The required output is the exact run of lines below that opens at the line with "cx_px: -1493" and closes at the line with "f_number: 3.2".
....
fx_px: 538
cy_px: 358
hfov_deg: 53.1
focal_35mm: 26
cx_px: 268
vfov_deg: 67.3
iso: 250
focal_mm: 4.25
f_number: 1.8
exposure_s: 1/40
....
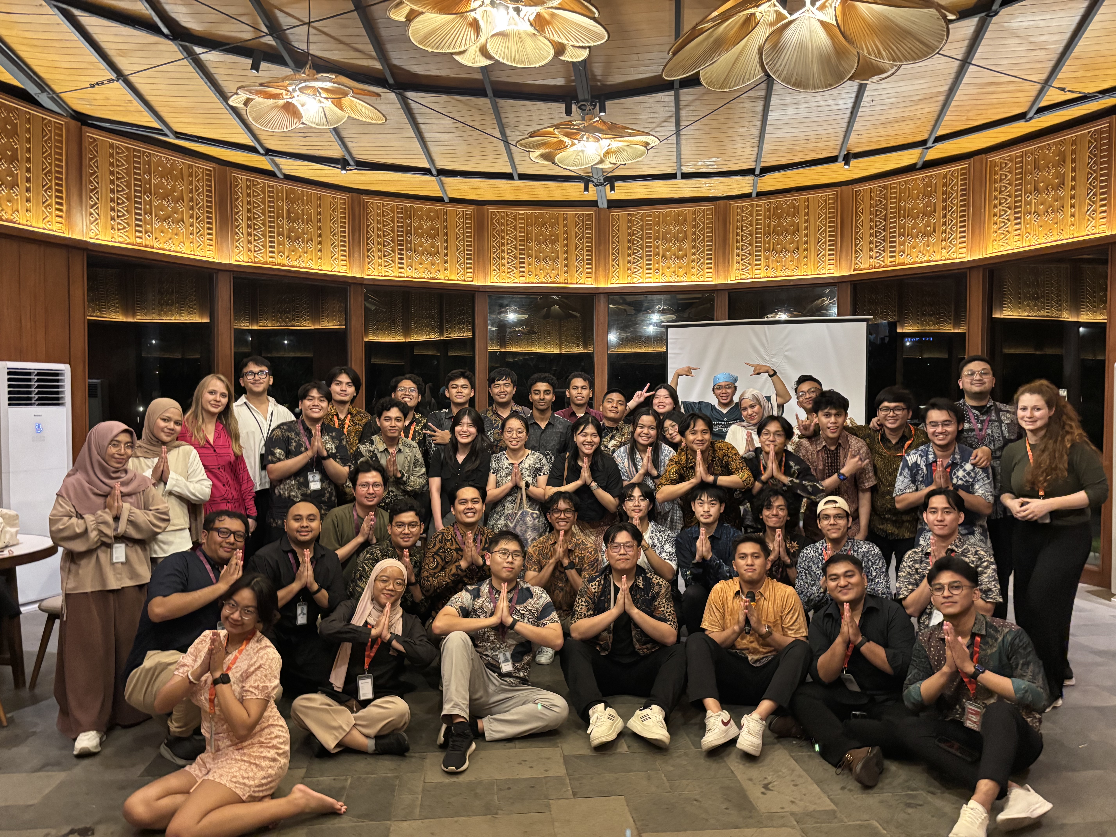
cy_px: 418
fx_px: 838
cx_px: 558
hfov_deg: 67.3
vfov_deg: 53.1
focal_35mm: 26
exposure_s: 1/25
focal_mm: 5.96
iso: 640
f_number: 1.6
....
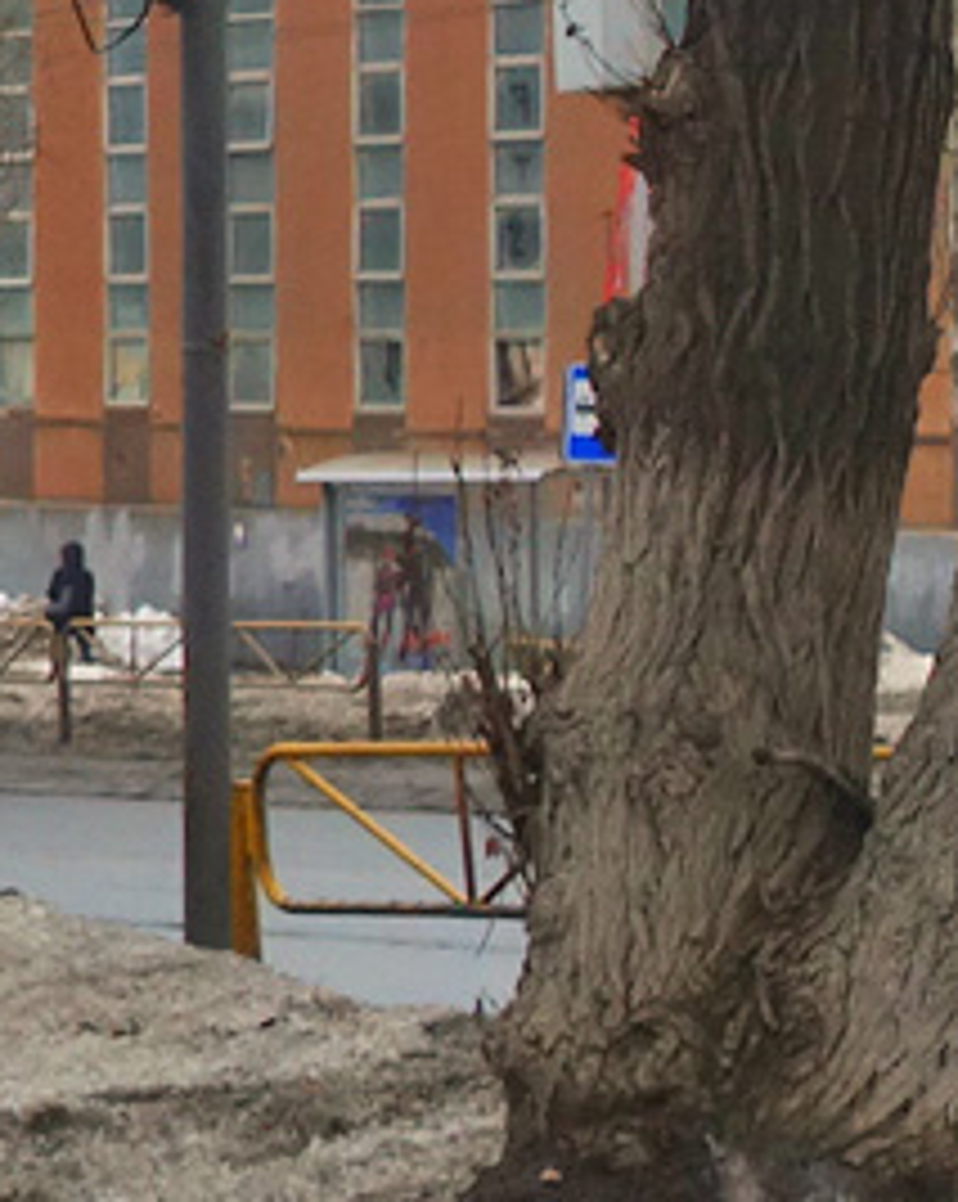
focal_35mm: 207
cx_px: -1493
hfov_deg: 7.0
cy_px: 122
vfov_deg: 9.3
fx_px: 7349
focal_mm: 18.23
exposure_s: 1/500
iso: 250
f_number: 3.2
....
▶ **WRITTEN SOLUTION**
cx_px: -1493
hfov_deg: 7.0
cy_px: 122
vfov_deg: 9.3
fx_px: 7349
focal_mm: 18.23
exposure_s: 1/500
iso: 250
f_number: 3.2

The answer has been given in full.